== Your objective ==
Each record is to be copied exactly, with its pictures left behind.

[Items from a dataset]
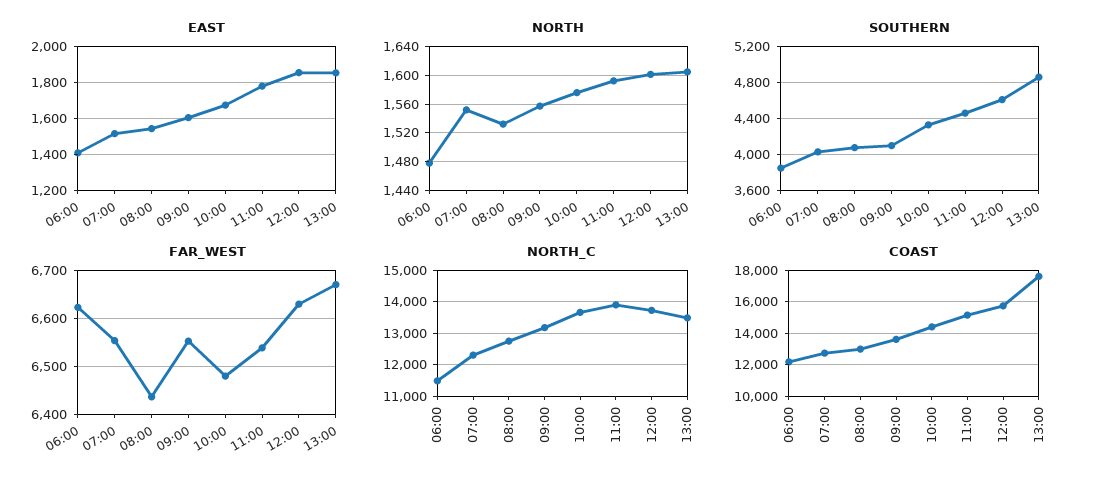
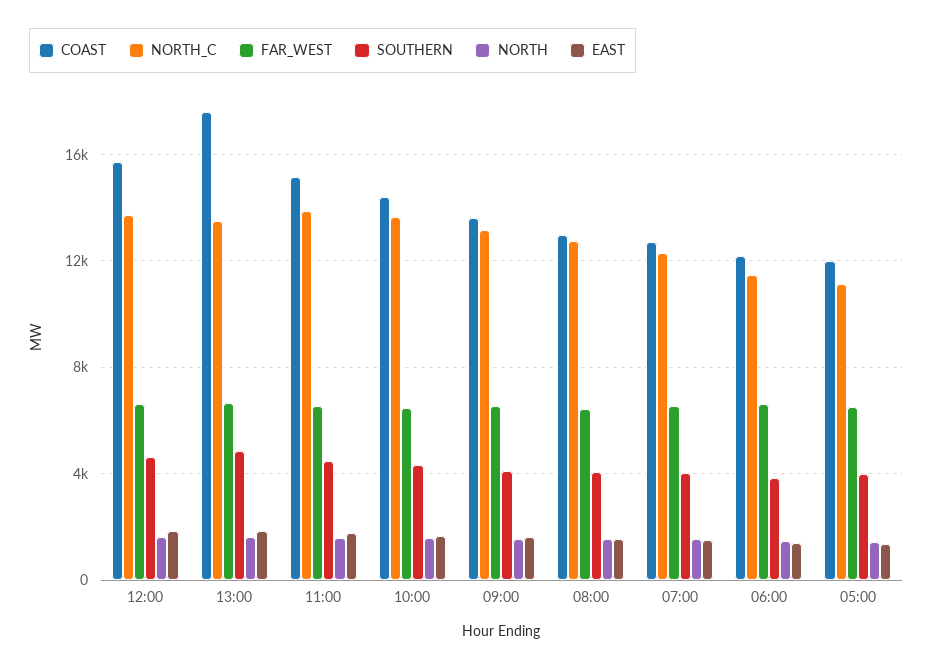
COAST, 05:00: none -> 12000
NORTH_C, 05:00: none -> 11000
FAR_WEST, 05:00: none -> 6500
SOUTHERN, 05:00: none -> 4000
NORTH, 05:00: none -> 1500
EAST, 05:00: none -> 1500

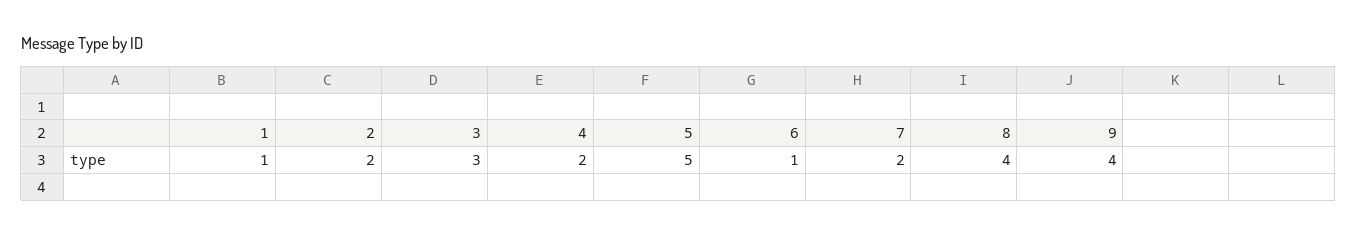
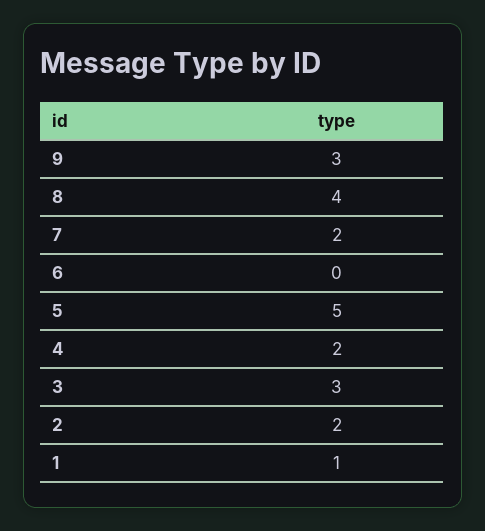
6: 1 -> 0
9: 4 -> 3

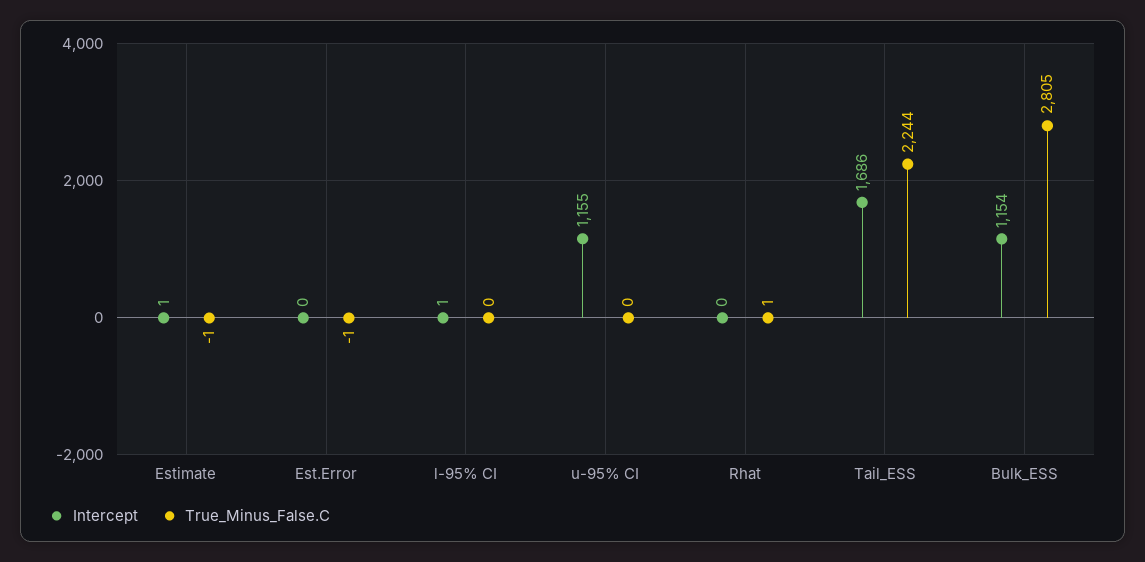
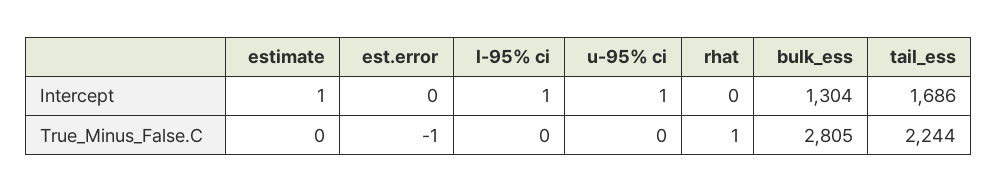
True_Minus_False.C, Estimate: -1 -> 0
Intercept, u-95% CI: 1155 -> 1
Intercept, Bulk_ESS: 1154 -> 1304

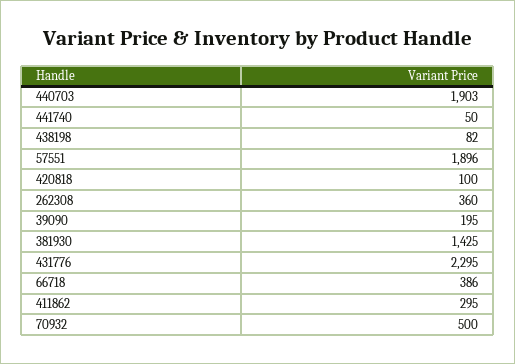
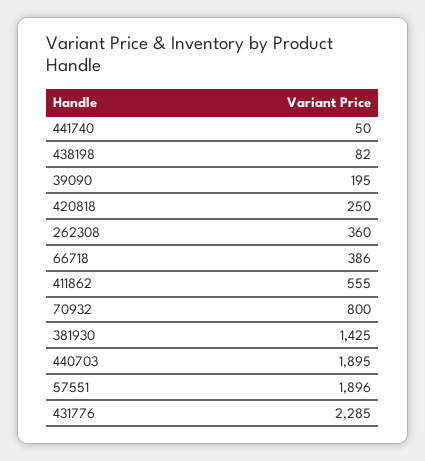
440703: 1903 -> 1895
420818: 100 -> 250
431776: 2295 -> 2285
411862: 295 -> 555
70932: 500 -> 800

== Answer section ==
COAST, 05:00: none -> 12000
NORTH_C, 05:00: none -> 11000
FAR_WEST, 05:00: none -> 6500
SOUTHERN, 05:00: none -> 4000
NORTH, 05:00: none -> 1500
EAST, 05:00: none -> 1500

6: 1 -> 0
9: 4 -> 3

True_Minus_False.C, Estimate: -1 -> 0
Intercept, u-95% CI: 1155 -> 1
Intercept, Bulk_ESS: 1154 -> 1304

440703: 1903 -> 1895
420818: 100 -> 250
431776: 2295 -> 2285
411862: 295 -> 555
70932: 500 -> 800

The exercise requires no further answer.